The program saves a settings file as text which contains floating point numbers of type long double. The settings file can only be saved via the GUI (GTK2), while files can also be loaded via the command line and without bringing up the GUI.

Unfortunately, a user reports that in the files he has saved, due to his locale setting, the numbers are formatted with commas and the program refuses to load them (emitting error messages) from the command line but seems to load them when the GUI is open.

I have already asked the following question: MPFR, printf, decimal places, locales, file i/o problem which suggested using setlocale(LC_ALL, "C") which I placed at the beginning of main. As this did not work, I placed it after calling gtk_init_check but again, it made no difference. (EDIT It did make a difference after I installed a few locales.)

I want the program to always use the same locale setting (or non-localized locale setting - "C") for these data files it saves, but don't want to mess up the GUI by doing so.

How?

A: 

If you can live with only storing these values as double, I would simply suggest using glib's ASCII-limited string formatting/parsing functions:

To convert a value to string, call g_ascii_dtostr(). To go the other way, use g_ascii_strtod().

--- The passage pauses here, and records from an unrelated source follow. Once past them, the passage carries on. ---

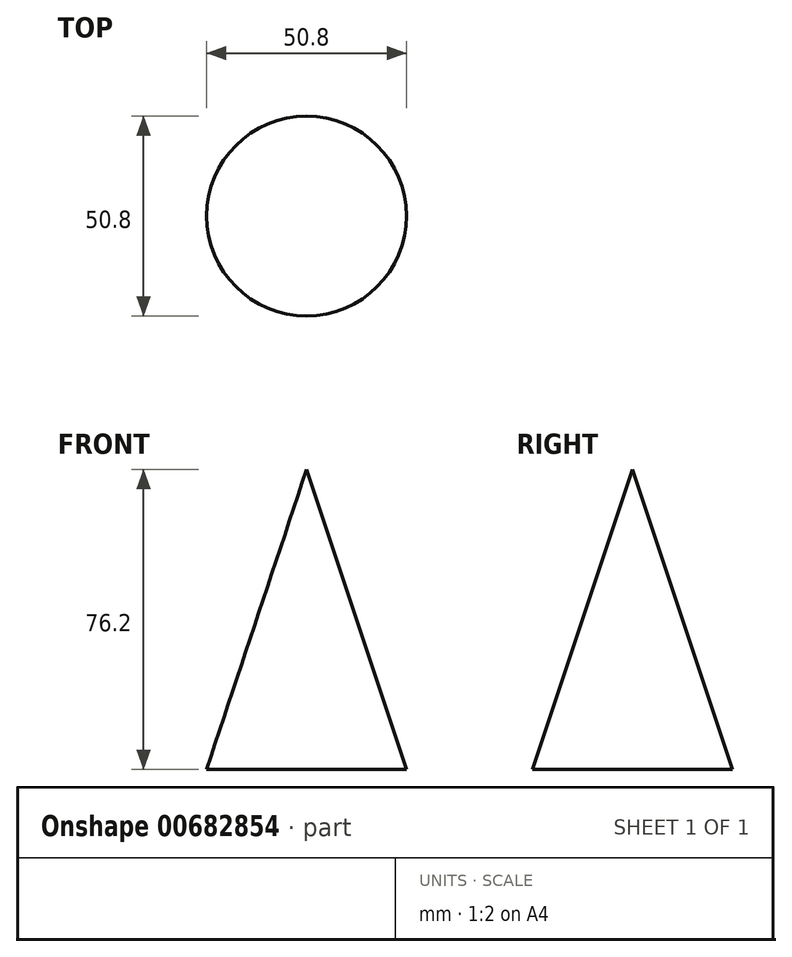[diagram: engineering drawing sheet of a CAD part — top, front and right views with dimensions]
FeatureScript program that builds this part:
annotation { "Feature Type Name" : "Feature", "Feature Type Description" : "" }
export const myFeature = defineFeature(function(context is Context, id is Id, definition is map)
    precondition{}
    {
        {
            var Q0;
            Q0=qCreatedBy(makeId("Front.planeOp"),FACE);
            var sketch = newSketch(context, id + "F0", { "sketchPlane" : qUnion([Q0])});
            skLineSegment(sketch, "E0", {"start": v(0, 0) * mm, "end": v(-25.4, 0) * mm});
            skLineSegment(sketch, "E1", {"start": v(-25.4, 0) * mm, "end": v(0, 76.2) * mm});
            skLineSegment(sketch, "E2", {"start": v(0, 76.2) * mm, "end": v(0, 0) * mm});
            skSolve(sketch);
        }
        {
            var Q0;
            Q0=makeQuery(id+"F0.imprint","IMPRINT",FACE,{"disambiguationData":[TD([[makeQuery(id+"F0.imprint","IMPRINT",EDGE,{"derivedFrom":sQuery(id+"F0.wireOp",EDGE,"E0")}),-1.0]])]});
            var Q1;
            Q1=sQuery(id+"F0.wireOp",EDGE,"E2");
            revolve(context, id + "F1", {"entities" : qUnion([Q0]), "axis" : qUnion([Q1]), "revolveType" : RevolveType.FULL});
        }
    });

I realize this might be bad since you drop precision going from long double to plain old (g)double, of course. It doesn't seem glib supports a long double type, are you sure it really gives you more precision?

unwind
Errrh absolutely sure... Actually some of the floats use the MPFR library for even more precision and the output of the MPFR functions also has the same problem.
James Morris
A: 

Store the locale in use at the top of your load/save code:

char* loc = setlocale(LC_NUMERIC, NULL);

Then for every instance where you write numeric values to your file call:

setlocale(LC_NUMERIC, "C");
/* code here for read/write of numeric values:
fprintf(fd, "aspect %0.20lf\n", img->aspect);
*/
setlocale(LC_NUMERIC, loc);

Should do the trick.

James Morris
I discussed this approach on the gtk-app-devel list. Initially I misunderstood vitaly.v.ch's answer and this is reflected in my first post there. After several posts I am left concluding that in my particular case the store/restore approach is ok.Thread starts: http://mail.gnome.org/archives/gtk-app-devel-list/2010-January/msg00127.htmland continues: http://mail.gnome.org/archives/gtk-app-devel-list/2010-February/msg00000.html
James Morris
+1  A: 

do not use locale sensitive functions for save and restore values at all. For example use ieee754.h for save and loading mantissa and exponent.

vitaly.v.ch
Could you explain briefly as to why I should not save/restore locale settings?
James Morris
That's not what he said.A locale-sensitive function for printing a number to a file will format that number according to the locale, with commas etc. A locale-insensitive function will always print the number the same way no matter what locale you are in. Always use locale-insensitive functions for internally written files that users will not hand-edit. (Such as settings files.)
ptomato
These are config files. They are meant to be machine readable and the machine really doesn't care for your national sensitivities. Making the config files commented, human-readable and human-editable is an appreciated though not essential bow towards usability and openness. Making config files localized, including localized formatting of actual config data is harmful and an abuse of "political correctness" (as you just experienced). GUI should be localized. Text config tool can be localized. Config files should not.
SF.
It's wrong. I talk about system header ieee754.h not about standard ieee754.h.
vitaly.v.ch
-1 ieee754 does not have the precision required.